-- Information supplied follows --

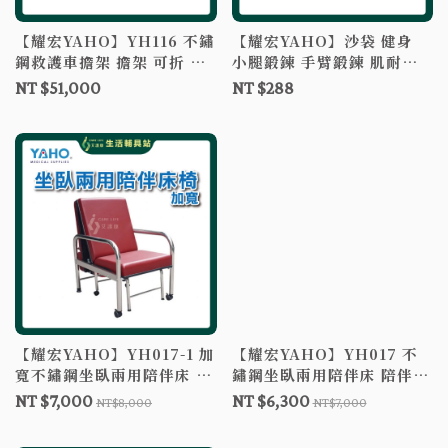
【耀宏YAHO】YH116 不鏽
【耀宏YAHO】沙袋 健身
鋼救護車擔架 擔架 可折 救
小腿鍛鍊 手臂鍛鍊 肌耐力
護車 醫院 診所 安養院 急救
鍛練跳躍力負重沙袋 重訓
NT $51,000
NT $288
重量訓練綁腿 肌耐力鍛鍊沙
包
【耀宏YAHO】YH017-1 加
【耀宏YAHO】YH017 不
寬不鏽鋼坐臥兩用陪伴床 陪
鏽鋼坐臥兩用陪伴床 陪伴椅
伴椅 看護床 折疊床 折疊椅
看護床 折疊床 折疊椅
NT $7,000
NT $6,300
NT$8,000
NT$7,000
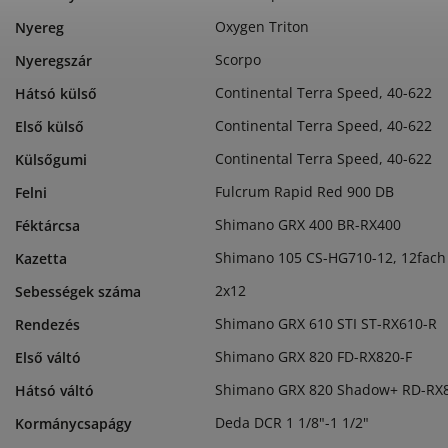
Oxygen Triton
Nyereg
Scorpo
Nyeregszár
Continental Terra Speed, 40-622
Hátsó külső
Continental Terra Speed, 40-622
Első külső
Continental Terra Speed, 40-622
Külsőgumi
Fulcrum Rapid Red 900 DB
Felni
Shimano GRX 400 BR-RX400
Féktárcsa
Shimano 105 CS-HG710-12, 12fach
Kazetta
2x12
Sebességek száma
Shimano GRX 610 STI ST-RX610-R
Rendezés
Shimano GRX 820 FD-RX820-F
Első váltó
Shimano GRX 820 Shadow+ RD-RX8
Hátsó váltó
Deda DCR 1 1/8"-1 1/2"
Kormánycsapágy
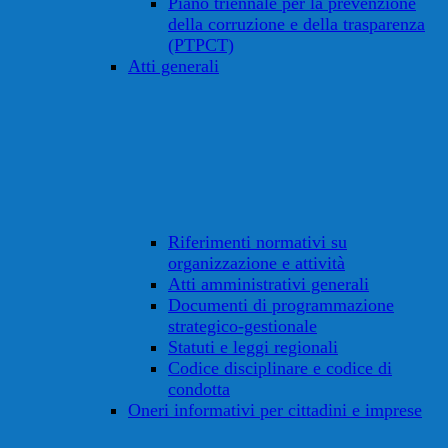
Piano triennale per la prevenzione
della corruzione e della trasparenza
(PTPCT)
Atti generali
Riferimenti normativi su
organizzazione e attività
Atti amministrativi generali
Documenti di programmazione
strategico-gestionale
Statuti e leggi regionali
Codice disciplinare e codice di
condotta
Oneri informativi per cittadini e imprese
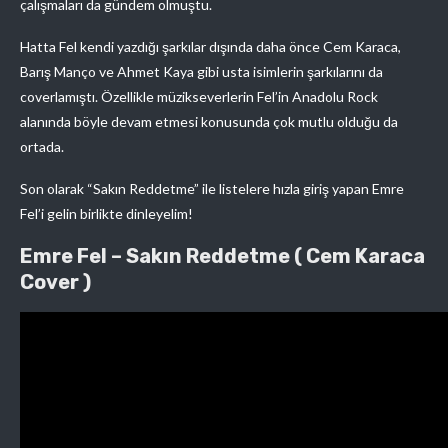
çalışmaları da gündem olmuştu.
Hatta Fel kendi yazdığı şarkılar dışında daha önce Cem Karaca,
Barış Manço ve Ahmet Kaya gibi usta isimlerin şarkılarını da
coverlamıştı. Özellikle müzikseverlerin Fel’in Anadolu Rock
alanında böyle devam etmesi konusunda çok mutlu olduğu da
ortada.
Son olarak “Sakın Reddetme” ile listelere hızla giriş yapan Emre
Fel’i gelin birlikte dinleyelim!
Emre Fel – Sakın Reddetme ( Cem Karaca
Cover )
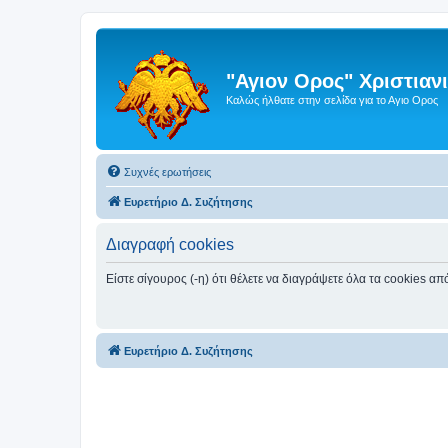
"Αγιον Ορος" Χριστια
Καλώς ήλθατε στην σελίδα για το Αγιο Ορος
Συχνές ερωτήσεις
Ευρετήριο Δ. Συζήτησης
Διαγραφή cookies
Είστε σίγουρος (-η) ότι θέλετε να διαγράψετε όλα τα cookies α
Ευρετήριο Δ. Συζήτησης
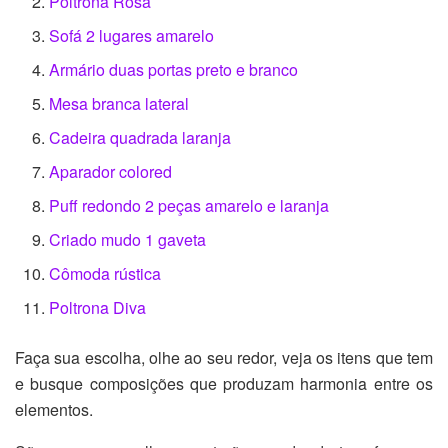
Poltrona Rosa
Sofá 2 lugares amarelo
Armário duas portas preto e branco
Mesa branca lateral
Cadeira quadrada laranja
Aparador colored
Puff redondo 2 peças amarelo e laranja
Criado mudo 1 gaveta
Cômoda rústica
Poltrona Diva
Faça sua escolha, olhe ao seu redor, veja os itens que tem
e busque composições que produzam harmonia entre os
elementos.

-- Information supplied concluded --

Instruction ->
Reproduce each line of the material containing the word "amarelo".

Answer to this exercise ->
Sofá 2 lugares amarelo
Puff redondo 2 peças amarelo e laranja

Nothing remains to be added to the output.